Left-wing Pundits Tougher on Obama's Gulf Spill Response Than 'Accountability' AP

The mainstream media is of course replete with liberal opinionistas who criticize Republicans far more harshly than Democrats. That is nothing new. It is truly shocking, however, when supposedly "objective" news outlets employ even more egregious double standards than the openly-biased commentators.

The Wall Street Journal's James Taranto caught the Associated Press employing one such double standard over the weekend. The AP's Ben Feller penned quite a sob story about the president's response to the Gulf spill, saying that Obama is "having to work through unforeseen problems" and made sure to note that his "ability to calmly handle many competing issues simultaneously is viewed as one of his strengths."

A contrast with the AP's rheotroic on the Bush administration's response to Hurricane Katrina reveals quite a discrepany in the organization's views on the executive's accountability for natural disasters. That New York Times columnist Frank Rich and uber-liberal mudslinger Bill Maher have both had harsher words for the current president and his response to the Gulf spill speaks volumes.

Feller wrote on Saturday,
President Barack Obama keeps reassuring the nation that stopping the Gulf oil spill and limiting the fallout on the region are his top priority.

Yet so is protecting the country against attack. And getting people back to work.

Presidencies usually don't allow for a dominant priority--just a list of priorities. . . .

Like presidents before him, Obama is having to work through unforeseen problems: offshore drilling and an environmental disaster, mine safety, the earthquake in Haiti, piracy off the Somali coast. . . .

Obama's ability to calmly handle many competing issues simultaneously is viewed as one of his strengths.

He has tried to let everyone know that what's unfolding in the Gulf is more than a momentary crisis. The spill, he said Friday from Grand Isle, La., is nothing less than "an assault on our shores, on our people, on the regional economy, and on communities like this one."

The president is also fond of saying he will not rest until the problem at hand gets fixed. The trouble is that there's always more trouble.
Keep in mind, this was not a column or an opinion piece. And neither were these two ledes, which Taranto recalls from the AP's archives:
WASHINGTON (AP)--The Iraqi insurgency is in its last throes. The economy is booming. Anybody who leaks a CIA agent's identity will be fired. Add another piece of White House rhetoric that doesn't match the public's view of reality: Help is on the way, Gulf Coast.

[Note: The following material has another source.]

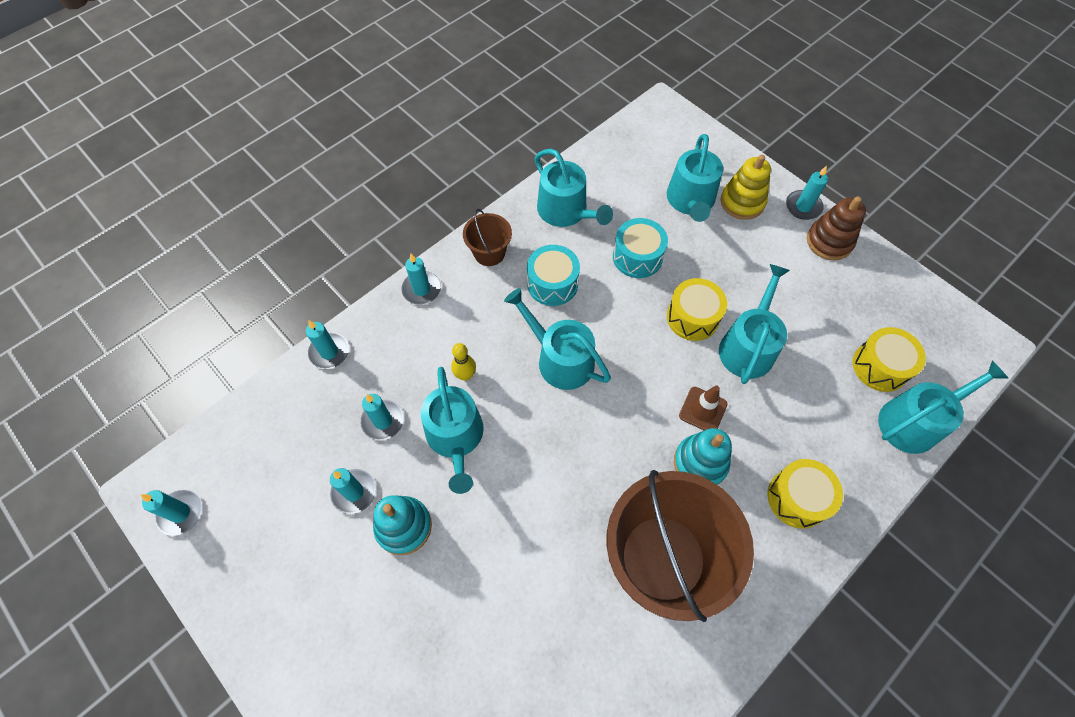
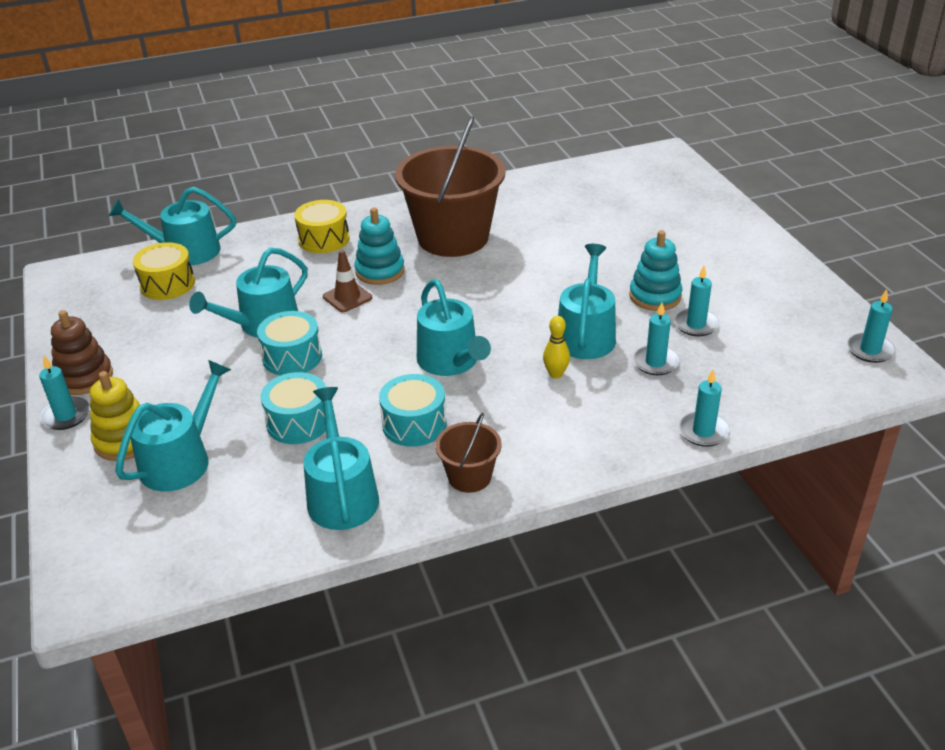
camera: 155 degrees left, 25 degrees down
(421, 289) = (573, 462): turquoise candle -> none
(692, 317) = (292, 357): yellow drum -> turquoise drum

WASHINGTON (AP)--The fatally slow response to Hurricane Katrina unleashed a wave of anger that could transform people's expectations of government, the qualities they seek in political leaders and their views of America's class and racial divides. It's a huge opportunity that neither party seems poised to exploit.
In fact, Maher and Rich, two of the left's most partisan commentators, have expressed criticisms of Obama that sound more like the AP's treatment of President Bush than President Obama.

Rich wrote,
Obama's news conference on Thursday--explaining in detail the government's response, its mistakes and its precise relationship to BP--was at least three weeks overdue. It was also his first full news conference in 10 months. Obama's recurrent tardiness in defining exactly what he wants done on a given issue--a lapse also evident in the protracted rollout of the White House's specific health care priorities--remains baffling, as does his recent avoidance of news conferences. Such diffidence does not convey a J.F.K.-redux in charge of a neo-New Frontier activist government.
Of course he also found plenty of conservatives to blame, NB's Noel Sheppard noted. But, as Taranto quips, "if Obama has lost Frank Rich, he's lost Middle America."

Meanwhile, Bill Maher descended into a bizarre tirade, equal parts racism and populism (well, maybe a bit more of the former), in criticizing Obama. He said on "Real Time,"
I thought when we elected a black president, we were going to get a black president. You know, this is where I want a real black president. I want him in a meeting with the BP CEOs, you know, where he lifts up his shirt so you can see the gun in his pants. That's--"we've got a m-----f---ing problem here?"--and shoot somebody in the foot.
"Those who've been desperately searching for racism in criticism of Obama have finally found it," writes Taranto.